– Так вы Александр, – я отвесил поклон, чем вызвал просто очаровательнейшую улыбку на ее лице.
– Так, давайте для начала девушка сходит переоденется в приготовленное для нее платье, – обратился я к женщинам, – а потом уже мы.
Пока оркестр рассаживался, девушка успела переодеться. Женя вышла в легком черном платье до колен; распущенные черные волнистые волосы, карие глаза, белоснежная улыбка – девушка-мечта, но, что удивительно, скромная. Посмотрев на меня и увидев, как я любуюсь ею, девушка чуть покраснела.
– Ну что же, пойдемте и мы переоденемся, – сделав шаг в сторону небольшой боковой комнаты, мы были остановлены женщиной, что принесла костюмы.
– Молодые люди, нам, наверное, с Вами. Мы должны показать, как прикрепить горб, да и проверить размеры, может, что-то придется чуть подшить.
Переглянувшись между собой, пожав плечами, согласились. И вот мы уже трое выходим нарядные. Магомаеву с его черными волосами очень подходит сутана священника, а горб на Высоцком очень похож на натуральный. Мужики из оркестра даже похлопали нам, улыбаясь.
Я объяснил Жене ее задачу:
– Женя, мы будем выходить на сцену по очереди. Сначала ты будешь просто танцевать недалеко от поющего что-то с испанскими нотками, то есть довольно часто руки вскидываешь выше головы, потом медленно опуская, как бы очерчивая свою идеальную фигуру, – девушка опять покраснела. – Женя, по мотивам книги ты одна из прекраснейших женщин Парижа, так что хватит краснеть. Это ее еще больше смутило. – Так вот, когда поет Муслим, ты смотришь на него дерзко, не принимая его ухаживания; когда поет Владимир, ты выступаешь словно его нет, не обращаешь на него внимание; а вот когда буду петь я, ты периодически будешь кидать на меня влюбленные взгляды и иногда протягивать руки в мою сторону, но тут же отдергивая сама себя. Когда мы будем петь вместе, ты начнешь на нас смотреть с какой-то обидой и непониманием, за что мы так с тобой. И после слов: «Стой, не покидай меня безумная мечта. В раба мужчину превращает красота» – тебя словно подстреливают, ты ложишься на середине сцены и умираешь, а мы в это время склоняемся над тобой. На французском тоже самое происходит, я тебе подам сигнал, чтобы ты знала, когда погибаешь. А сейчас просто послушай саму песню на русском и французском.
После того как мы спели, я подошел к Жене, она смотрела на меня такими глазами, в них я казался себе богом.
– Это Вы сочинили? – я не успел даже слова сказать, она опередила меня, а в голосе столько нежности и восторга. – Очень красивая песня, а слова… Я не знаю, как описать, но мне так грустно становится от них.
– Да я, и очень рад, что она Вам понравилась, – посмотрел ей пристально в глаза, – особенно, что именно Вам она понравилась.
– Почему именно мне? – глаза девушки смотрят в пол.
– Потому что вы самая прекрасная девушка, которую я встречал.
– Александр, не надо, – но быстрый взгляд на меня говорит об обратном. «Какая же я сволочь, морочу девушке голову, а, может, и не морочу. Саша, сейчас главное работа, все у тебя с девушками будет отлично».
Пять часов репетиций с перерывом на обед – и вот наши главные зрители входят в зал. Муслим и Владимир прячутся за оркестр, чтобы раньше времени не показывать наш сюрприз. Хоть Фурцева и знает, но одно дело знать, другое – видеть. Я прошу нашу приемную комиссию усесться, и музыка наполняет зал.

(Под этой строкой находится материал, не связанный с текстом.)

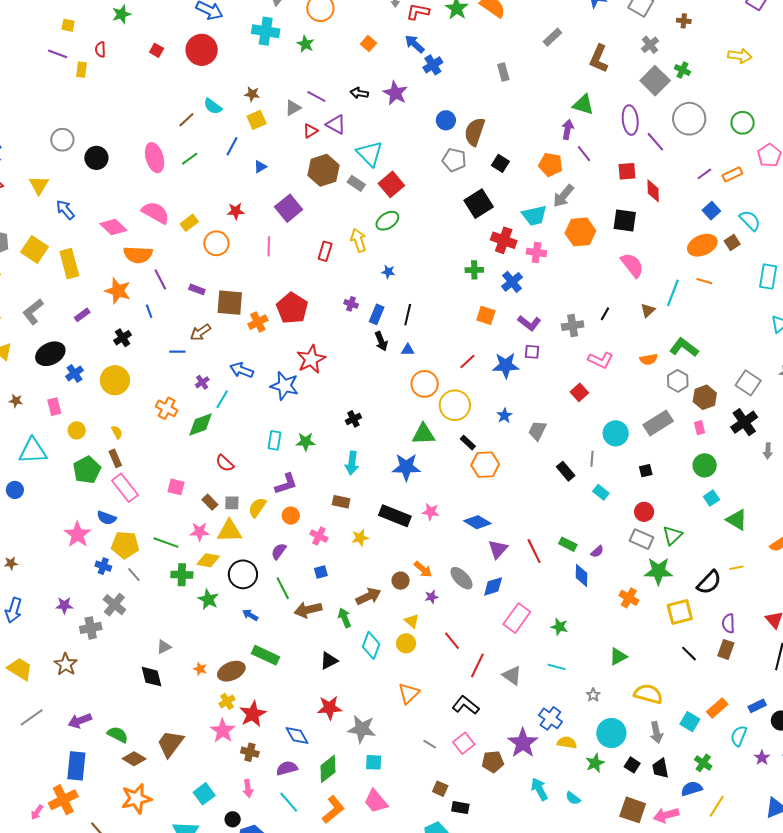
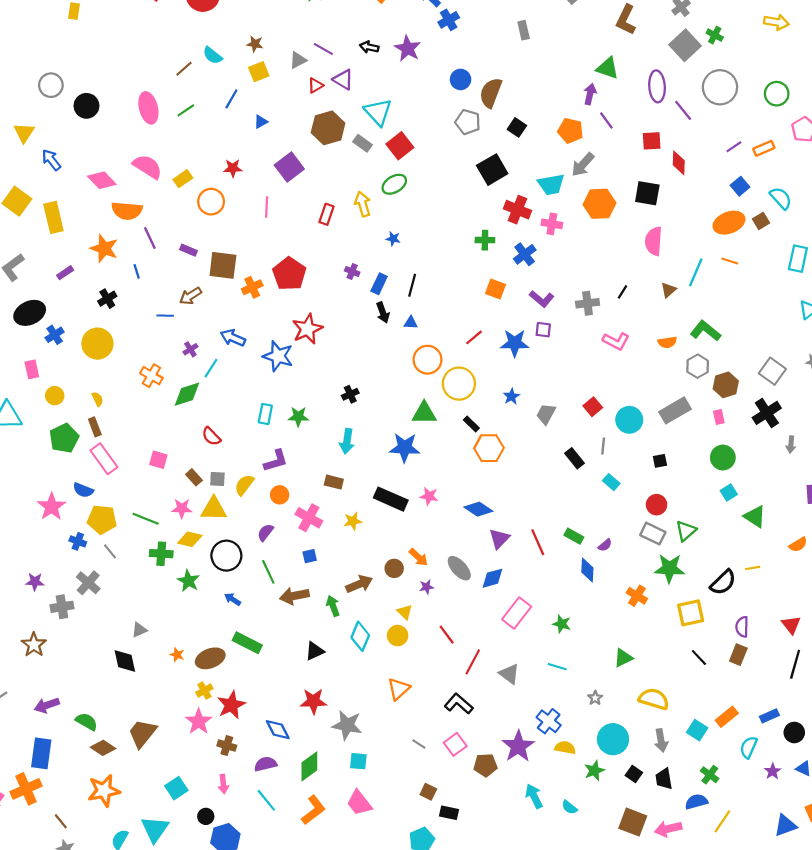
pink semicircle: (632, 265) -> (654, 241), turned -140
red square: (579, 392) -> (593, 407), moved
pink cross: (319, 536) -> (309, 518), size x1.4

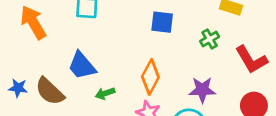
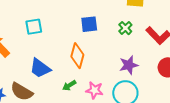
orange diamond: (150, 77) -> (77, 56), moved
green arrow: (105, 93) -> (69, 85), moved

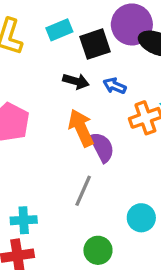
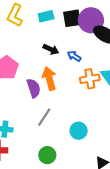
black square: (95, 44) -> (72, 18), moved
purple semicircle: (102, 147) -> (34, 88), moved
cyan circle: (141, 218) -> (79, 131), moved

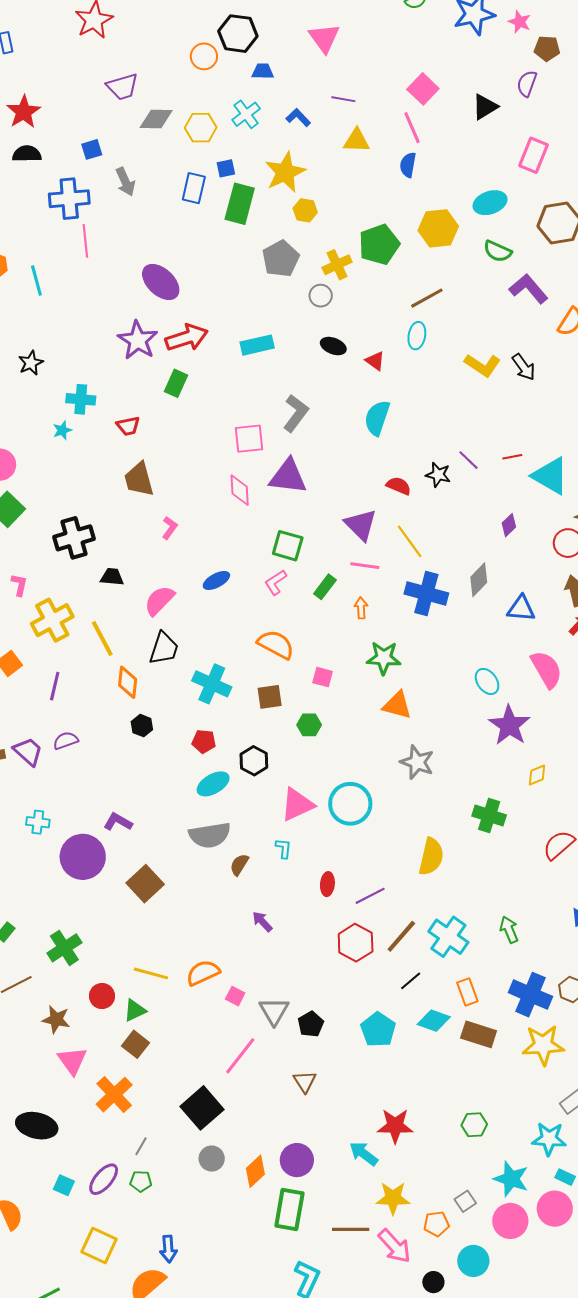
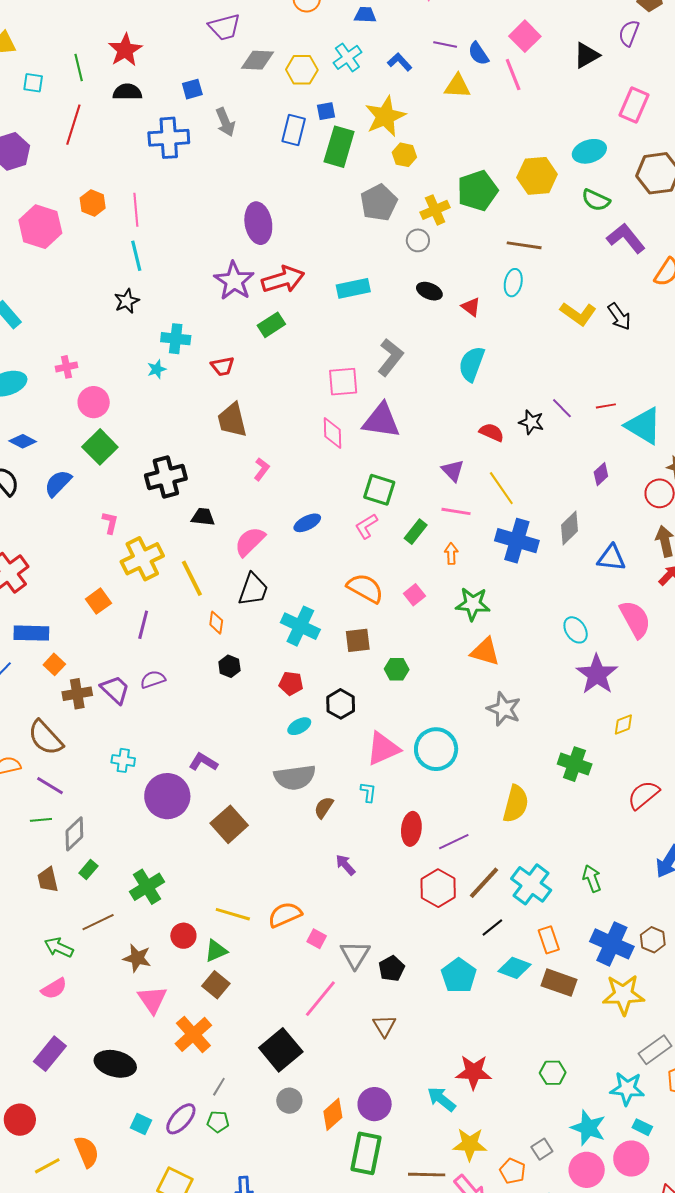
blue semicircle: (408, 165) -> (478, 54), moved, turned -45
pink line: (85, 241) -> (136, 210), moved
cyan line: (36, 280) -> (136, 256), moved
purple ellipse: (161, 282) -> (258, 223), turned 36
brown line: (427, 298) -> (524, 245), turned 36
green rectangle: (176, 383) -> (271, 325), turned 32
purple triangle: (361, 525) -> (453, 470), size x0.7
pink square: (323, 677) -> (414, 595), moved, turned 35
orange diamond: (128, 682) -> (216, 623), size x0.7
cyan ellipse: (213, 784) -> (299, 726), size x0.7
red ellipse: (327, 884) -> (411, 829), size x1.4
orange pentagon: (436, 1224) -> (513, 1171), turned 30

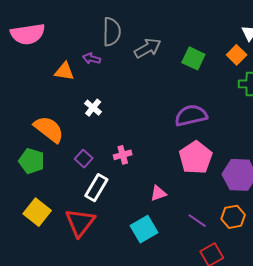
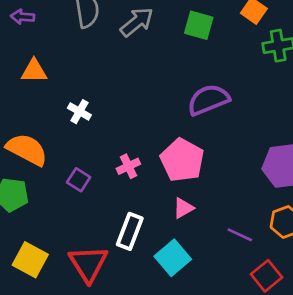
purple arrow: (91, 59) -> (23, 17), moved
pink pentagon: (196, 158) -> (182, 160), moved
white rectangle: (96, 188) -> (130, 231), moved

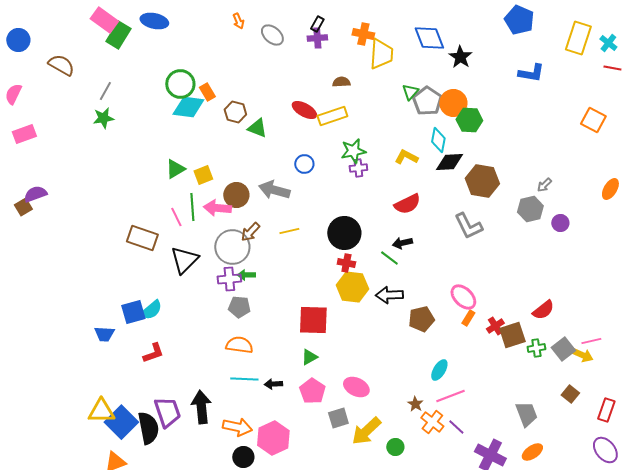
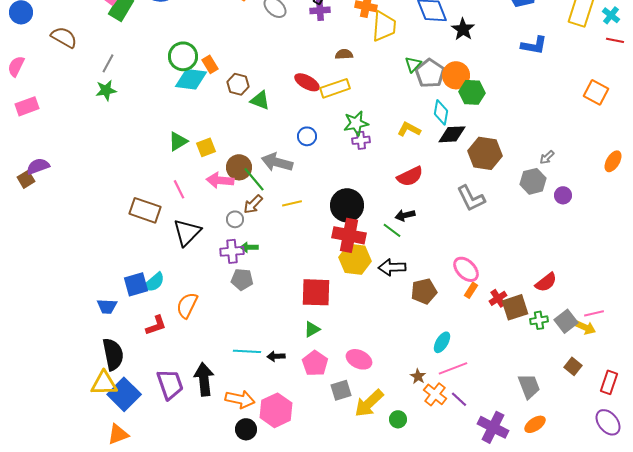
green line: (192, 207) -> (254, 179), moved, turned -36
gray circle: (232, 247) -> (235, 219), size x0.5
red cross: (346, 263) -> (349, 235), size x1.8
orange semicircle: (239, 345) -> (187, 305), moved, turned -72
black semicircle: (148, 428) -> (113, 354), moved

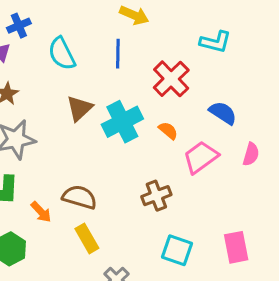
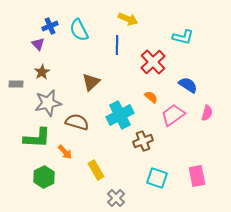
cyan semicircle: (62, 54) -> (79, 30), moved
cyan cross: (122, 122) -> (120, 115), moved
brown semicircle: (79, 197) -> (77, 122), moved

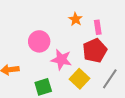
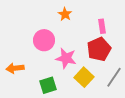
orange star: (76, 19) -> (65, 14), moved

Все было почти идеально: и музыка, и танец, и наши партии. Ещё пара репетиций, и мы будем готовы, но и этого хватило для наших зрителей.
– Саша, это просто великолепно. Владимир, Муслим, вы потрясающе спели. Женечка, твой танец просто идеально дополнил песню, – из уст Фурцевой мед тек рекой, а Месяцев стоял рядом, улыбаясь, поддакивал.
– Саша, помни о детях, – заговорила дома бабушка после ужина.
– Не понял, о каких детях я должен помнить?
– О тех, которых еще рано тебе заводить.